Особенно уютно он чувствовал себя с Макнайтом, хотя, несмотря на ночные бдения и скудный достаток, у него был широкий круг общения и он всегда и везде был желанным гостем, великодушно приспосабливаясь к манерам и интересам соплеменников-ирландцев — соучастников пиршеств в нелегальных кабаках с Каугейт и проституток из Хэпиленда.[14] Его общение с последними со стороны могло показаться непонятным, тем более что он постоянно отклонял их сочувственные авансы, но он почему-то испытывал жуткую потребность, чтобы рядом с этими падшими женщинами находился мужчина — не сластолюбец, не нахлебник и не проповедник (меньше всего ему хотелось читать им нотации). Смелый и загадочный, с волосами до плеч, с печальными глазами, сильными руками и широкой грудью, он, возможно, заставлял биться сильнее не одно женское сердце, но сблизиться ему мешал огромный запас непостоянства — неумолимое убеждение, что его жизнь оборвется и он не успеет реализовать то, что обычно ассоциируется со счастьем: жениться, обзавестись потомством, достигнуть старости и мирно почить на кульминационной отметке жизненной траектории. Однако сила веры, не имевшей ничего общего с жалостью к себе, давала ему известное превосходство: свободу от эгоистичных материальных забот и способность радоваться каждому новому дню, каждому новому другу как неиссякаемому богатству.
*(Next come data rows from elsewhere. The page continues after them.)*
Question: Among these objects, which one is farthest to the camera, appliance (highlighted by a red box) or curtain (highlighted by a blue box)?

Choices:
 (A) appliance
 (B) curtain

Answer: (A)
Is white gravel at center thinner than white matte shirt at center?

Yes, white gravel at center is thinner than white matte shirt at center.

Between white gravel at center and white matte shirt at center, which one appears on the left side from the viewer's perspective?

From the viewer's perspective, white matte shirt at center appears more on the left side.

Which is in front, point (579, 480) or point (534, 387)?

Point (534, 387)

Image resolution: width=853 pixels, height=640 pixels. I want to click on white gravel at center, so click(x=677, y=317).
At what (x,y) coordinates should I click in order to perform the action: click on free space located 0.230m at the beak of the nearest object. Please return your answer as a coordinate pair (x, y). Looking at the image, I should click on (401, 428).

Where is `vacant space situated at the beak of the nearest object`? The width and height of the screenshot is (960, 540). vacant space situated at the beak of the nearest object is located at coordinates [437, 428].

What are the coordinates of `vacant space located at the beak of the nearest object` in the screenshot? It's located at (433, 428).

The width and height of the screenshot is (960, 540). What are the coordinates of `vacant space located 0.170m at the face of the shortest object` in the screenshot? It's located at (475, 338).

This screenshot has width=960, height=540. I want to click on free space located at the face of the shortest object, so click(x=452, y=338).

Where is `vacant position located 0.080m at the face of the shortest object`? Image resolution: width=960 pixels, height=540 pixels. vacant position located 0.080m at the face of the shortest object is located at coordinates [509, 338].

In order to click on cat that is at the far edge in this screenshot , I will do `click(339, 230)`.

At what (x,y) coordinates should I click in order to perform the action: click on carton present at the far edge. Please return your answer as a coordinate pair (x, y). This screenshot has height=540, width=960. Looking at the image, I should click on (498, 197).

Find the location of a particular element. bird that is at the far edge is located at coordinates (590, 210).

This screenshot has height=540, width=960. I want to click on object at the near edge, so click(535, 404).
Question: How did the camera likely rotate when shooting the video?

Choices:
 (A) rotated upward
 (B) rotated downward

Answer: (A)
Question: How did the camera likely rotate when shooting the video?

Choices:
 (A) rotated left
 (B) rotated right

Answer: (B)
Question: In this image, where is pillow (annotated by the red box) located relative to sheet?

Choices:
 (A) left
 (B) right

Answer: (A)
Он глубоко вздохнул и встал. Не обнаружив на кладбище посторонних, он успокоился, но когда двинулся обратно к сторожке, освещая могилы, словно любящая мать кроватки в детской, его не покидало какое-то странное чувство. Он пошел, как всегда, вдоль южной стены, мимо богатых надгробий, груды свитков, херувимов, каменных драпировок и роз, которые дополняли эпитафии, неизменно трогавшие его сердце:
Я завершил труд, Порученный мне Тобою. И посреди ясного дня зашло солнце.И наконец, самая трогательная, сравнительно свежая эпитафия, свидетельствовавшая о непереносимом горе: двадцатишестилетняя Вероника, умерла 25 декабря 1865 года, похоронена вместе со своей дочерью Феб, родившейся и умершей в один день:
Бесценная священная земля, Ты долго будешь мне дорога. Я никогда не забуду тебя И перестану любить, только когда иссякнет жизнь. С тобой умер мой верный друг, Моя юная, дорогая, любимая жена.Страшно и вместе с тем как благородно, когда у тебя на месте сердца не мышца, а рана. Вот Макнайт решил бы, что нелогично растрачивать жалость на неведомую покойницу, но профессор видел в чувствах лишь слабость, а Канэван был здесь как дома.
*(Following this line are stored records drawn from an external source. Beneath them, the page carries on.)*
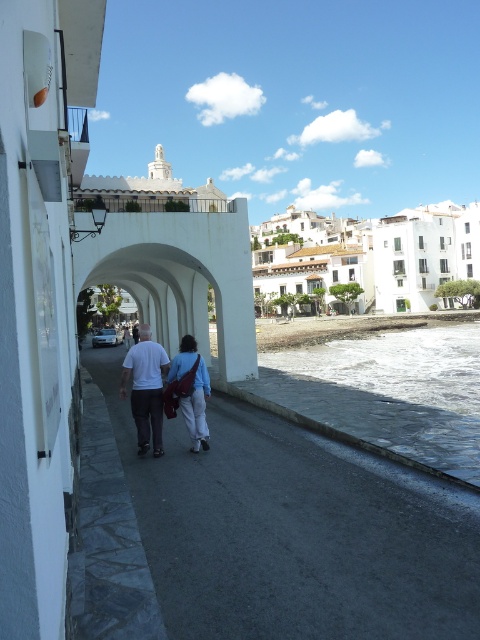
You are standing on the walkway and want to take a photo of both the white matte bridge at center and the blue fabric bag at center. Which object should you focus on first to ensure both are in the frame?

You should focus on the white matte bridge at center first because it is closer to you than the blue fabric bag at center, ensuring both are in the frame.

You are a delivery person carrying a box that is 2 meters long. You need to transport it from the gray concrete pavement at center to the white matte bridge at center. Is there enough space between them to move the box without tilting it sideways?

The gray concrete pavement at center and white matte bridge at center are 6.89 meters apart from each other. Since the box is 2 meters long, there is sufficient space to move it without tilting sideways as the distance between them is more than enough for the box length.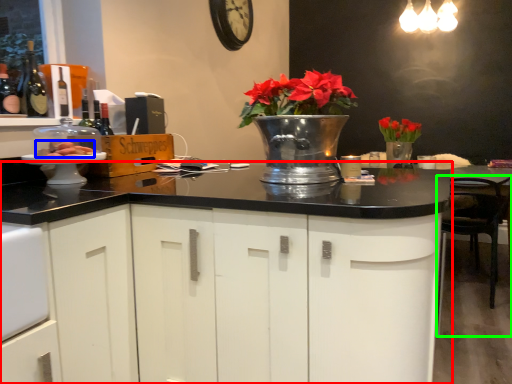
Question: Which object is the closest to the cabinetry (highlighted by a red box)? Choose among these: food (highlighted by a blue box) or chair (highlighted by a green box).

Choices:
 (A) food
 (B) chair

Answer: (A)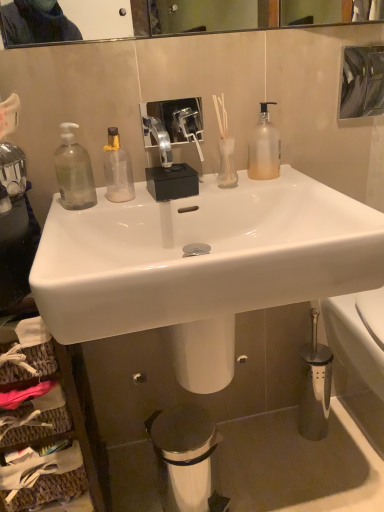
Locate an element on the screen. unoccupied space behind metallic trash can at lower center is located at coordinates tap(211, 455).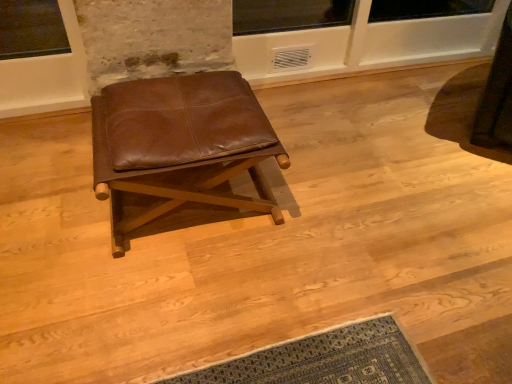
Find the location of a particular element. The image size is (512, 384). vacant space to the right of brown leather stool at center is located at coordinates (331, 207).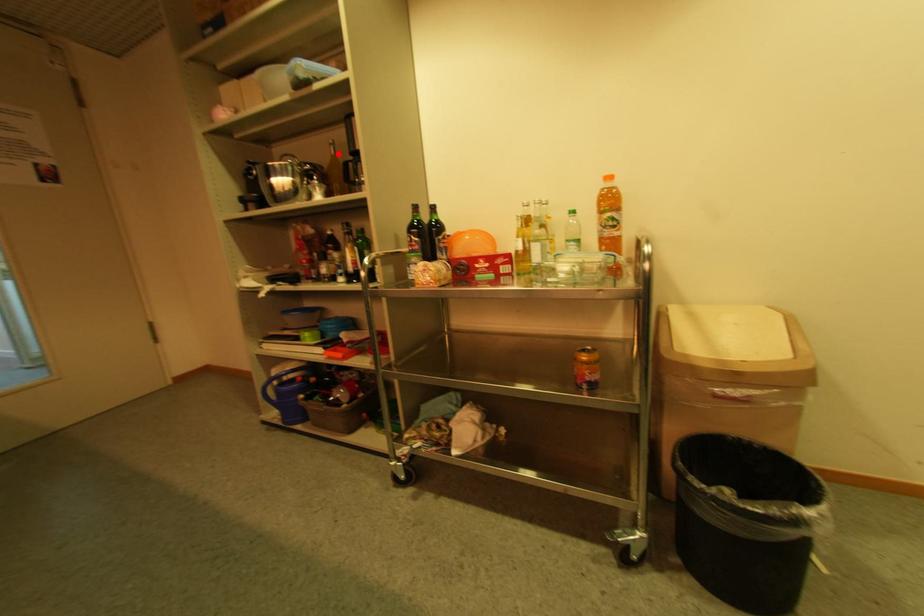
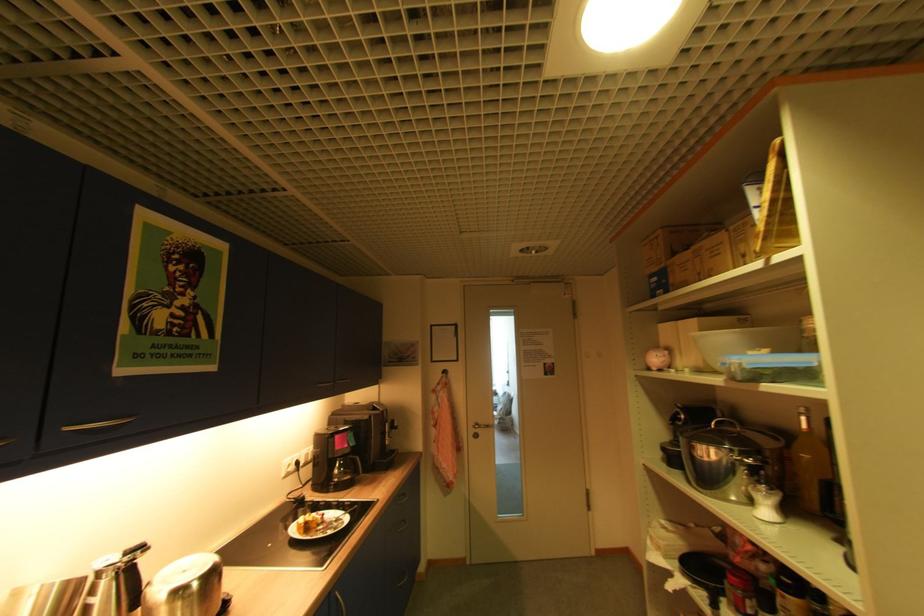
The point at the highlighted location is marked in the first image. Where is the corresponding point in the second image?

(809, 428)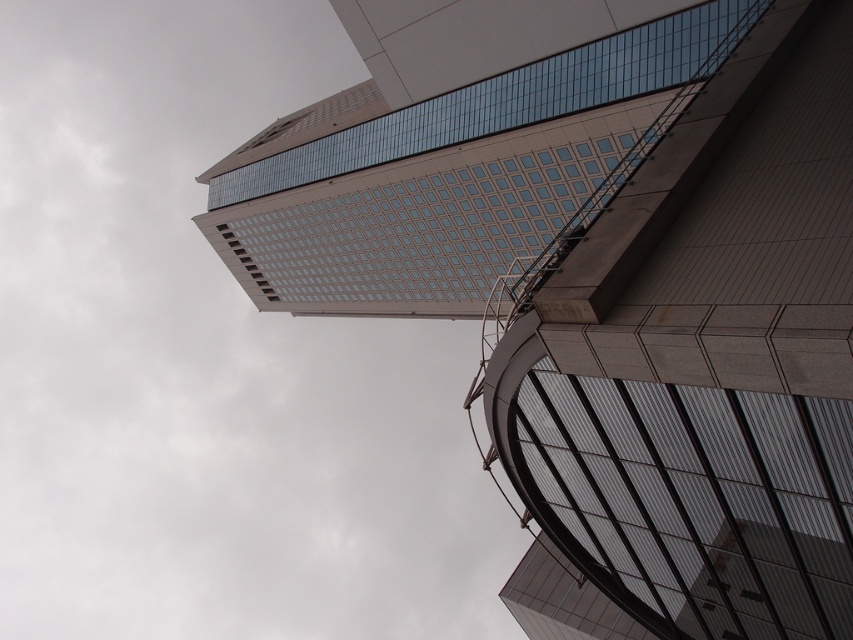
You are standing in front of the tall building and want to take a photo of the smooth glass building at upper center and the glassy reflective tower at upper center. Which one is located below the other?

The smooth glass building at upper center is positioned under the glassy reflective tower at upper center.

You are standing at the base of the tall building in the image. Looking up, you notice a point marked at coordinates (699, 368). What architectural feature is located at that point?

The point at (699, 368) is where the smooth glass building at upper center is located.

You are an architect reviewing a cityscape design. You notice two structures in the image, the smooth glass building at upper center and the glassy reflective tower at upper center. Which of these two structures has a greater height?

The glassy reflective tower at upper center is taller than the smooth glass building at upper center because the smooth glass building at upper center is not as tall as glassy reflective tower at upper center.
Вдруг он услышал из сторожки шум — глухой стук — и заметил какое-то движение. Музыкальное постукивание его карандаша. Он прищурился, пытаясь понять, в чем дело, но на таком расстоянии, да еще с погасшим фонарем вообще трудно было что-либо разглядеть в темной башне. Клокастое покрывало освещенного луной тумана ненадолго окутало сторожку, а когда, волоча за собой рваные лохмотья, проплыло дальше, ничто не выдавало присутствия посторонних. Отчетливо послышалось, как что-то упало; он решил — неудачно положенная книга. Чуть помедлив и внимательно прислушавшись, он направился к сторожке короткой дорогой.
Поскрипывая фонарем, Канэван подошел к башне и увидел что-то похожее на большую чернильную тень, отделившуюся от окна и уплывшую в клочьях тумана.
На мгновение он замер, не понимая, что это такое было, не желая верить своим глазам. Но затем услышал шум плотных крыльев и, повернувшись, различил эскадрон летучих мышей, которые с писком возвращались к своему ясеню.
Он успокоенно выдохнул и, войдя в башню, обнаружил, что Библия действительно упала на пол вместе с блокнотом и карандашом. Поставив фонарь и снова устроившись на своем месте, он натянул на ноги плед, подобрал их, чтобы было теплее, и сидел так, глядя на волны тумана, беспорядочно плывущие по старому кладбищу, и последних встревоженных летучих мышей, гуськом пикирующих на дерево.